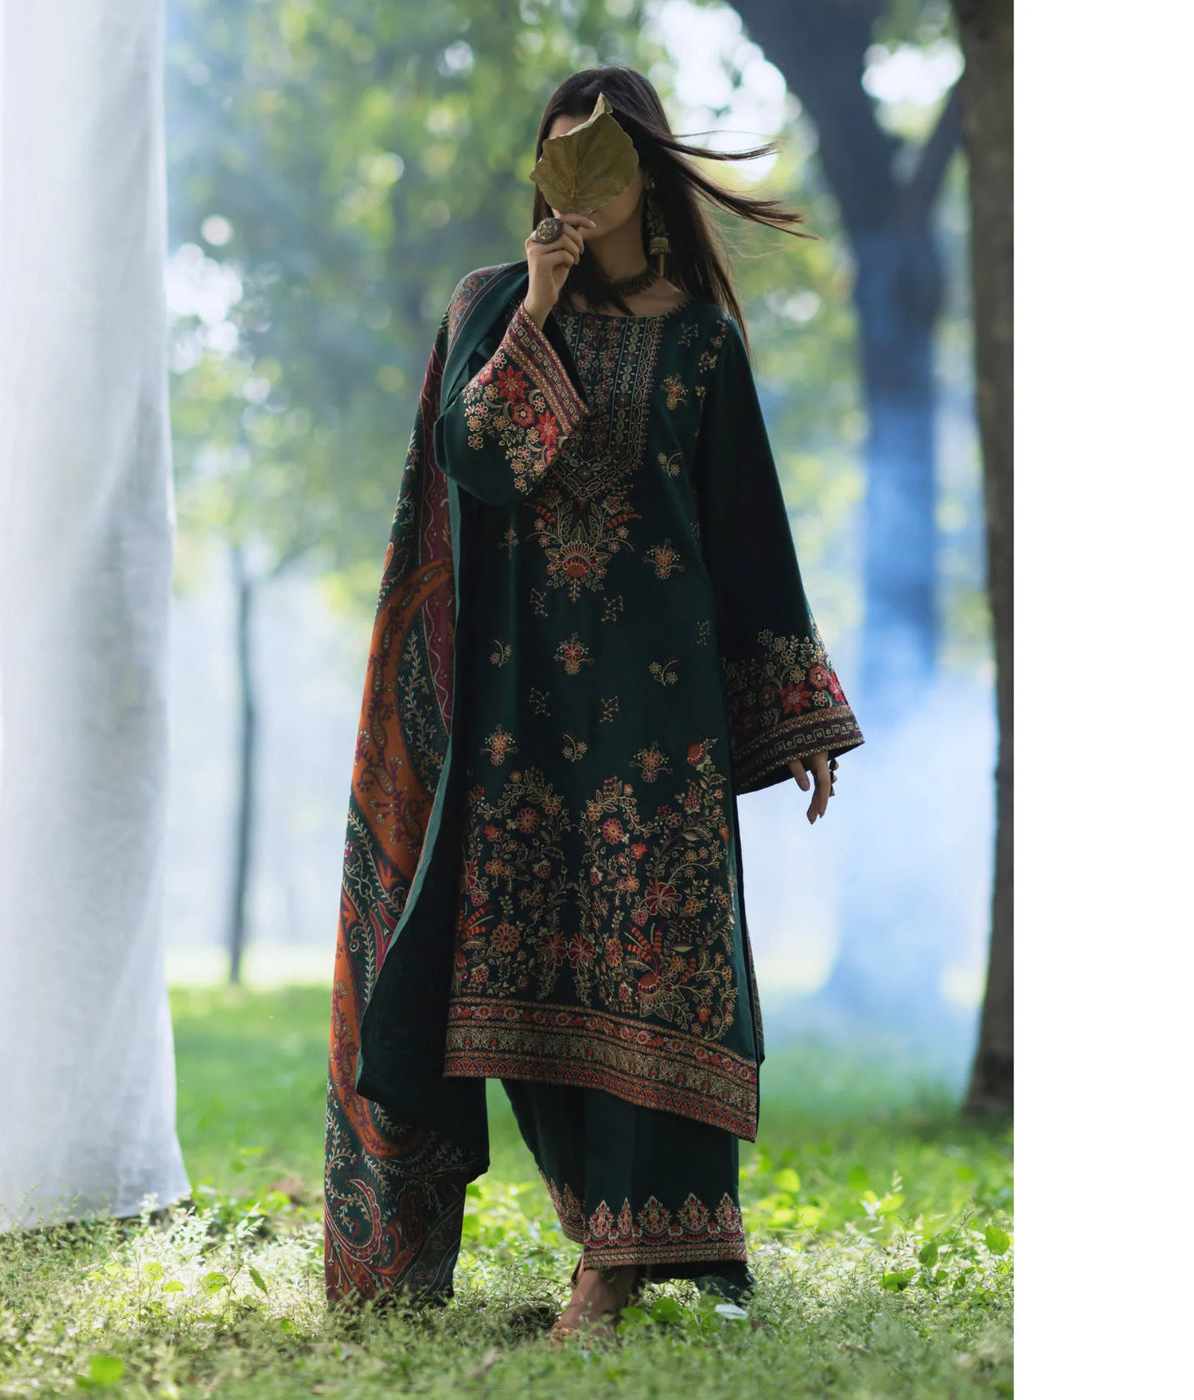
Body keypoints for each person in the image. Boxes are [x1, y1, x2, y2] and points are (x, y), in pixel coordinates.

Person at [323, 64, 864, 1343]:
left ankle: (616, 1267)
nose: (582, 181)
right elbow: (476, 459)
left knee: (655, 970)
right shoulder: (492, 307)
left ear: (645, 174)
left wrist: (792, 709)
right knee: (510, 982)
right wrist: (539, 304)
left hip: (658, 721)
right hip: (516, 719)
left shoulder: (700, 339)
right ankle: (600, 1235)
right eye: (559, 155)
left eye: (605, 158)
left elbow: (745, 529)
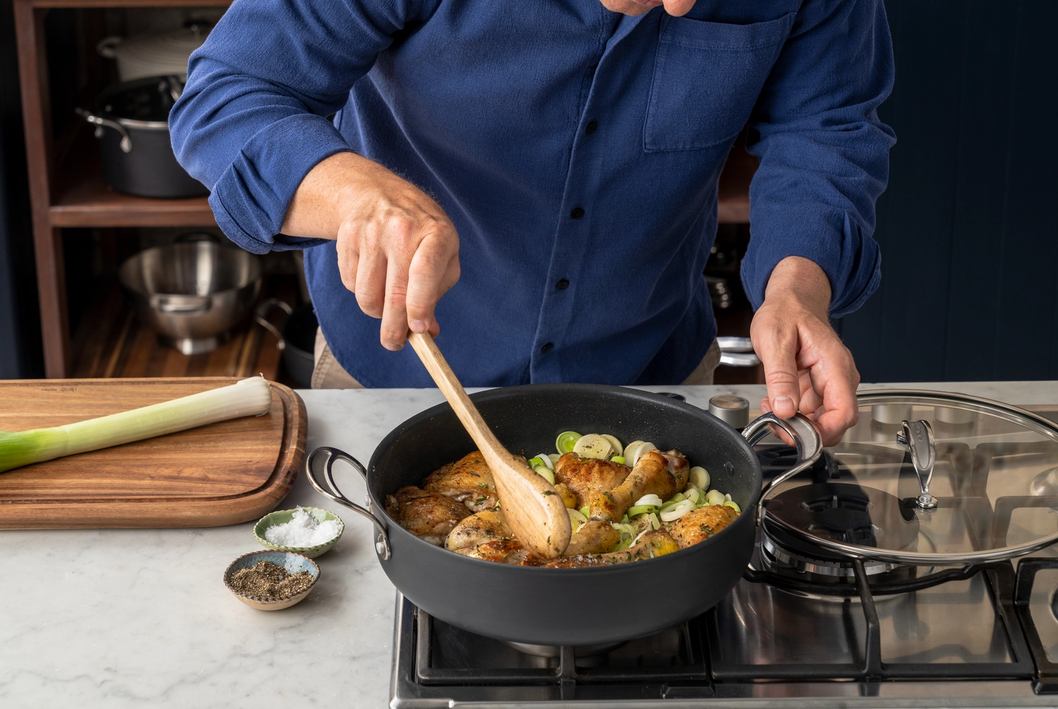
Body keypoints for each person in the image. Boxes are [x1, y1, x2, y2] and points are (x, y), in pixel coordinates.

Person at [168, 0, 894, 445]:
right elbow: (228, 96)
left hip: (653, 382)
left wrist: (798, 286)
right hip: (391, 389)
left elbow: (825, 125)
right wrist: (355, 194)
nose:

☆ ☆ ☆ ☆

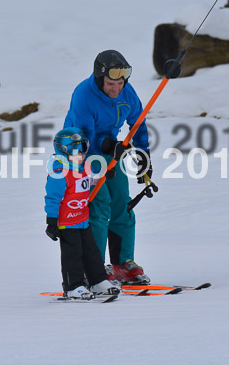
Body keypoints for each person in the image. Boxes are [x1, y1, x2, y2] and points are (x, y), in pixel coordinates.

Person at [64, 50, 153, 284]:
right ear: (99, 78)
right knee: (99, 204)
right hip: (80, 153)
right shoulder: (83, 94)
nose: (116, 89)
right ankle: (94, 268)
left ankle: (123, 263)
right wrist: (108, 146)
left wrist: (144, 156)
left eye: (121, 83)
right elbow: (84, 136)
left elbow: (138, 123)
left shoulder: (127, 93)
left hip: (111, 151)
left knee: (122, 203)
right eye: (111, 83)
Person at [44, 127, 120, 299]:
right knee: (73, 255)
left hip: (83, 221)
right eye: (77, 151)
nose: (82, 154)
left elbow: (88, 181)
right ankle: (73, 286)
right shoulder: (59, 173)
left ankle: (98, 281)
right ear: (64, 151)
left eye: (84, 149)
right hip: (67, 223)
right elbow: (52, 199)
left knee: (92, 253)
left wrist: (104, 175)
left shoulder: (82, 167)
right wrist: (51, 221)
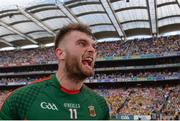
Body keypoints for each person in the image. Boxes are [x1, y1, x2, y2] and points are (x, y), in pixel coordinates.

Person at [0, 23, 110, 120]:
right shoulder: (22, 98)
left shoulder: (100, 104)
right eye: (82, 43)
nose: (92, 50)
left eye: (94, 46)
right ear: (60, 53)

☆ ☆ ☆ ☆

### TASK
Please reproduce the lines from the line with "right ankle: (94, 268)" to the line with "left shoulder: (82, 167)", both ends included, exactly as they appear above.

### TASK OUTPUT
right ankle: (94, 268)
left ankle: (123, 263)
right wrist: (108, 146)
left wrist: (144, 156)
left eye: (121, 83)
right elbow: (84, 136)
left elbow: (138, 123)
left shoulder: (127, 93)
left hip: (111, 151)
left knee: (122, 203)
right eye: (111, 83)
Person at [44, 127, 120, 299]:
right knee: (73, 255)
left hip: (83, 221)
right eye: (77, 151)
nose: (82, 154)
left elbow: (88, 181)
right ankle: (73, 286)
right shoulder: (59, 173)
left ankle: (98, 281)
right ear: (64, 151)
left eye: (84, 149)
right hip: (67, 223)
right elbow: (52, 199)
left knee: (92, 253)
left wrist: (104, 175)
left shoulder: (82, 167)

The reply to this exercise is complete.